▸ Texte fourni:
# # # # #

Semer les graines du pillage : une situation perdante pour tous en Ukraine ( Rappel)
De : https://www.globalresearch.ca/sowing-seeds-plunder-lose-lose-situation-ukraine/5818851
[Cet article a été publié pour la première fois par GR en mai 2023.]
C'est une situation perdant-perdant pour les Ukrainiens. Alors qu'ils se démènent pour défendre leurs terres, les institutions financières soutiennent insidieusement la consolidation des terres agricoles par les oligarques et les intérêts financiers occidentaux.
C'est ce qu'affirme Frédéric Mousseau , directeur des politiques de l'Oakland Institute, un groupe de réflexion indépendant.
Selon les sources, entre 100 000 et 300 000 soldats ukrainiens (voire plus) ont péri durant le conflit avec la Russie. Ce chiffre, bien sûr, n'inclut pas les victimes civiles.
Le récit dominant en Occident est que la Russie s'est emparée de la Crimée puis a envahi l'Ukraine. La Russie est présentée comme l'agresseur déclaré qui souhaite reprendre le contrôle de vastes pans de l'Europe.
Cependant, ce récit est faux et a été démystifié par divers commentateurs qui expliquent en profondeur comment l’Ukraine a été utilisée et manipulée dans le cadre d’une campagne géopolitique formulée par les néoconservateurs à Washington pour déstabiliser la Russie.
L’expansion de l’OTAN vers l’est, le coup d’État soutenu par les États-Unis en 2014 – suivi de huit années de bombardements des régions ethniquement russes de l’est du pays par le régime de Kiev, qui ont fait environ 14 000 morts – ont conduit à l’intervention militaire de la Russie, qui considère l’expansionnisme et le militarisme comme une menace existentielle.
Cet article n'a pas pour but d'explorer ces questions. De nombreux écrits ont déjà été publiés à ce sujet. Mais des milliards de dollars de matériel militaire ont été envoyés en Ukraine par les pays de l'OTAN et des centaines de milliers de jeunes Ukrainiens ont péri.
Ils sont morts avec la conviction de protéger leur nation – leur terre. Une terre parmi les plus fertiles du monde.
La professeure Olena Borodina de l'Académie nationale des sciences d'Ukraine déclare :
Aujourd'hui, des milliers de jeunes paysans, garçons et filles, se battent et meurent à la guerre. Ils ont tout perdu. Les processus de vente et d'achat de terres sont de plus en plus libéralisés et médiatisés. Cela menace gravement les droits des Ukrainiens sur leurs terres, pour lesquelles ils ont donné leur vie.
Borodina est cité dans le rapport de février 2023 de l'Oakland Institute War and Theft: The Takeover of Ukraine's Agricultural Land , qui révèle comment les oligarques et les intérêts financiers étendent leur contrôle sur les terres agricoles ukrainiennes avec l'aide et le financement des institutions financières occidentales.
L'aide apportée à l'Ukraine ces dernières années a été conditionnée à un programme d'ajustement structurel drastique exigeant la création d'un marché foncier par le biais d'une loi conduisant à une concentration accrue des terres entre les mains d'intérêts puissants. Ce programme comprend également des mesures d'austérité, des coupes dans les filets de sécurité sociale et la privatisation de secteurs clés de l'économie.

# # # # #

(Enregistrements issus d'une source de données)
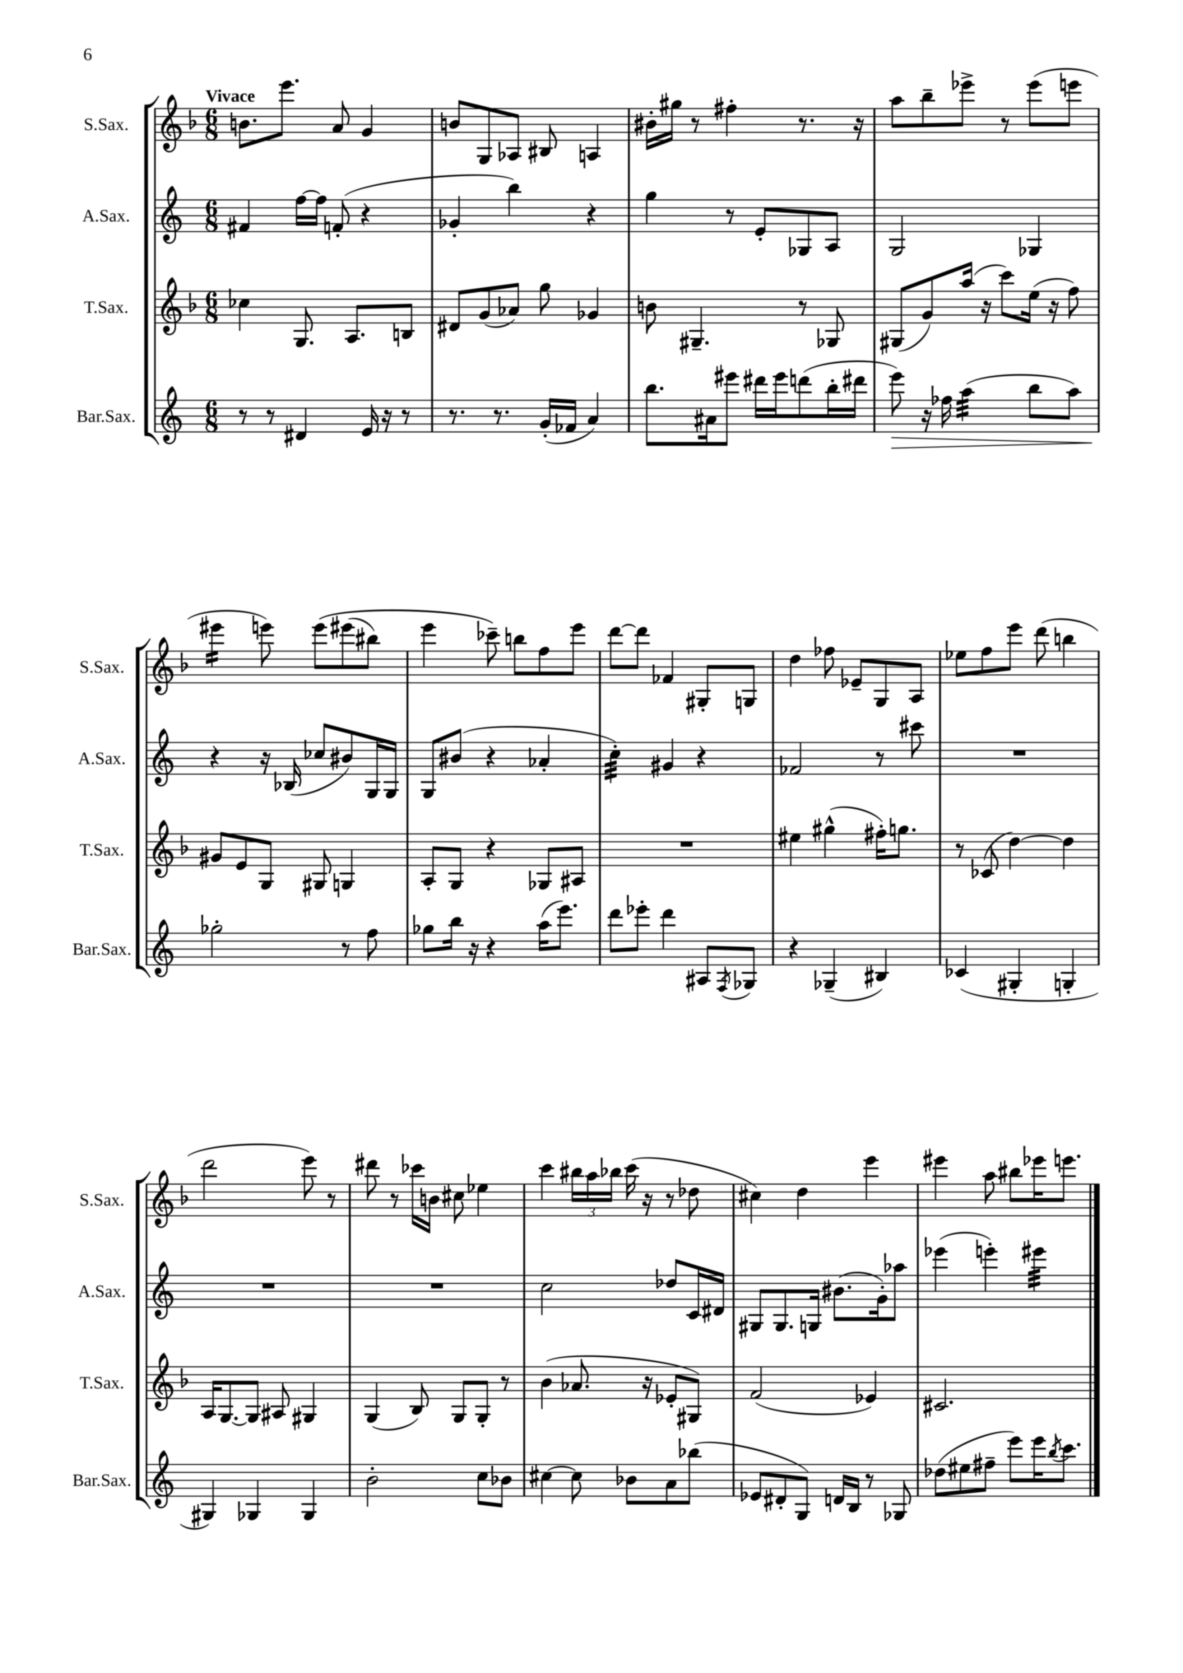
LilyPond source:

<<
\new StaffGroup <<
\new Staff = "s0" \with { instrumentName = "S.Sax." shortInstrumentName = "S.Sax." } {
    \clef treble \key f \major \numericTimeSignature \time 6/8 \tempo "Vivace"
    b'8. e'''8. a'8 g'4 |
    b'8 g8 aes8 bis8 a4 |
    bis'16-. gis''16 r8 fis''4-. r8. r16 |
    a''8 bes''8-- ees'''8-> r8 ees'''8( e'''8 |
    eis'''4:16 e'''8) e'''8\( eis'''8( bis''8) |
    e'''4 ces'''8--\) b''8 f''8 e'''8 |
    d'''8~ d'''8 fes'4 gis8-. g8 |
    d''4 fes''8 ees'8-- g8 a8 |
    ees''8 f''8 e'''8 d'''8( b''4 |
    d'''2 e'''8) r8 |
    dis'''8 r8 ces'''16 b'16 cis''8 ees''4 |
    c'''4 \tuplet 3/2 { bis''16 a''16 bes''16 } c'''16( r16 r8 des''8 |
    cis''4) d''4 e'''4 |
    eis'''4 a''8 bis''8 ees'''16 e'''8. \bar "|." |
}
\new Staff = "s1" \with { instrumentName = "A.Sax." shortInstrumentName = "A.Sax." } {
    \clef treble \key c \major \numericTimeSignature \time 6/8
    fis'4 f''16~ f''16 f'8-.( r4 |
    ges'4-. b''4) r4 |
    g''4 r8 e'8-. ges8 a8 |
    g2 ges4 |
    r4 r16 bes16( ces''8 bis'8) g16 g16 |
    g8 bis'8( r4 aes'4-. |
    c''4:32-.) gis'4 r4 |
    fes'2 r8 cis'''8 |
    R2. |
    R2. |
    R2. |
    c''2 des''8 c'16 dis'16 |
    gis8 gis8. g16 bis'8.( g'16-.) aes''8 |
    ees'''4( e'''4-.) eis'''4:32 \bar "|." |
}
\new Staff = "s2" \with { instrumentName = "T.Sax." shortInstrumentName = "T.Sax." } {
    \clef treble \key f \major \numericTimeSignature \time 6/8
    ces''4 g8. a8. b8 |
    dis'8 g'8( aes'8) g''8 ges'4 |
    b'8 gis4.-- r8 ges8 |
    gis8( g'8) a''16( r16 c'''8) e''16( r16 f''8) |
    gis'8 e'8 g8 gis8 g4 |
    a8-. g8 r4 ges8 ais8 |
    R2. |
    eis''4 gis''4-^( fis''16-.) g''8. |
    r8 ces'8( d''4~) d''4 |
    a16 g8.~ g8 ais8 gis4 |
    g4( bes8) g8 g8-. r8 |
    bes'4( aes'8. r16 ees'8-. gis8) |
    f'2( ees'4) |
    cis'2. \bar "|." |
}
\new Staff = "s3" \with { instrumentName = "Bar.Sax." shortInstrumentName = "Bar.Sax." } {
    \clef treble \key c \major \numericTimeSignature \time 6/8
    r8 r8 dis'4 e'16 r16 r8 |
    r8. r8. g'16-.( fes'16 a'4) |
    b''8. ais'16 eis'''8 dis'''16 eis'''16 d'''8( b''16-. dis'''16 |
    e'''8\>) r16 fes''16 a''4:32( b''8 a''8) |
    ges''2-.\! r8 f''8 |
    ges''8 b''16 r16 r4 a''16( e'''8.) |
    d'''8 ees'''8-. d'''4 ais8 \acciaccatura { f8 } ges8 |
    r4 ges4--( bis4) |
    ces'4( gis4-. g4-. |
    gis4) ges4 ges4 |
    b'2-. c''8 bes'8 |
    cis''4~ cis''8 bes'8 a'8 bes''8( |
    ees'8 dis'8-. g8) d'16 b16 r8 ges8 |
    des''8( eis''8 fis''8-- e'''8) e'''16 \acciaccatura { b''8 } c'''8. \bar "|." |
}
>>
>>
\layout { \context { \Score \remove "Bar_number_engraver" } }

# # # # #

▸ Énoncé 1:
Actualisez un passage du texte fourni en commençant par "Cependant, ce récit" et en allant jusqu'à "déstabiliser la Russie.". Remplacez "déstabiliser" par "affaiblir".
▸ Énoncé 2:
Répondez aux questions suivantes à partir du texte fourni.
(a) Quelle fonction Frédéric Mousseau occupe-t-il à l'Oakland Institute ?
(b) De quel mois et de quelle année date le rapport de l'Oakland Institute dans lequel Olena Borodina est citée ?
(c) Combien de morts environ les huit années de bombardements des régions de l'est ont-elles fait ?
▸ Énoncé 3:
Poursuivez le texte fourni, consacré à la mainmise sur les terres agricoles ukrainiennes, à partir de sa dernière phrase.

▸ Résultat attendu 1:
Cependant, ce récit est faux et a été démystifié par divers commentateurs qui expliquent en profondeur comment l’Ukraine a été utilisée et manipulée dans le cadre d’une campagne géopolitique formulée par les néoconservateurs à Washington pour affaiblir la Russie.

▸ Résultat attendu 2:
(a) Il est directeur des politiques de l'Oakland Institute.
(b) Il date de février 2023.
(c) Elles ont fait environ 14 000 morts.

▸ Résultat attendu 3:
Frédéric Mousseau, co-auteur du rapport, déclare :
Bien qu'il soit au cœur de l'actualité et de la politique internationale, le cœur du conflit a été peu étudié : qui contrôle les terres agricoles dans ce pays considéré comme le grenier de l'Europe ? La réponse à cette question est essentielle pour comprendre les principaux enjeux de la guerre.
Le rapport montre que la superficie totale des terres contrôlées par les oligarques, les individus corrompus et les grandes entreprises agroalimentaires s'élève à plus de neuf millions d'hectares, soit plus de 28 % des terres arables de l'Ukraine (le reste est utilisé par plus de huit millions d'agriculteurs ukrainiens).
Les principaux propriétaires fonciers sont un mélange d'oligarques ukrainiens et d'intérêts étrangers, principalement européens et nord-américains, ainsi que le fonds souverain d'Arabie saoudite. Plusieurs grands fonds de pension, fondations et fonds de dotation universitaires américains investissent également dans le foncier ukrainien par l'intermédiaire de NCH Capital, un fonds de capital-investissement américain, cinquième propriétaire foncier du pays.
Le président Zelensky a promulgué la réforme agraire en 2020 contre la volonté de la grande majorité de la population qui craignait qu’elle n’exacerbe la corruption et ne renforce le contrôle des puissants intérêts dans le secteur agricole.
L'Oakland Institute constate que, tandis que les grands propriétaires fonciers obtiennent des financements massifs auprès des institutions financières occidentales, les agriculteurs ukrainiens, essentiels à l'approvisionnement alimentaire national, ne reçoivent pratiquement aucun soutien. Compte tenu du marché foncier en place, dans un contexte de forte tension économique et de guerre, cette différence de traitement entraînera un renforcement du remembrement des terres par les grandes entreprises agroalimentaires.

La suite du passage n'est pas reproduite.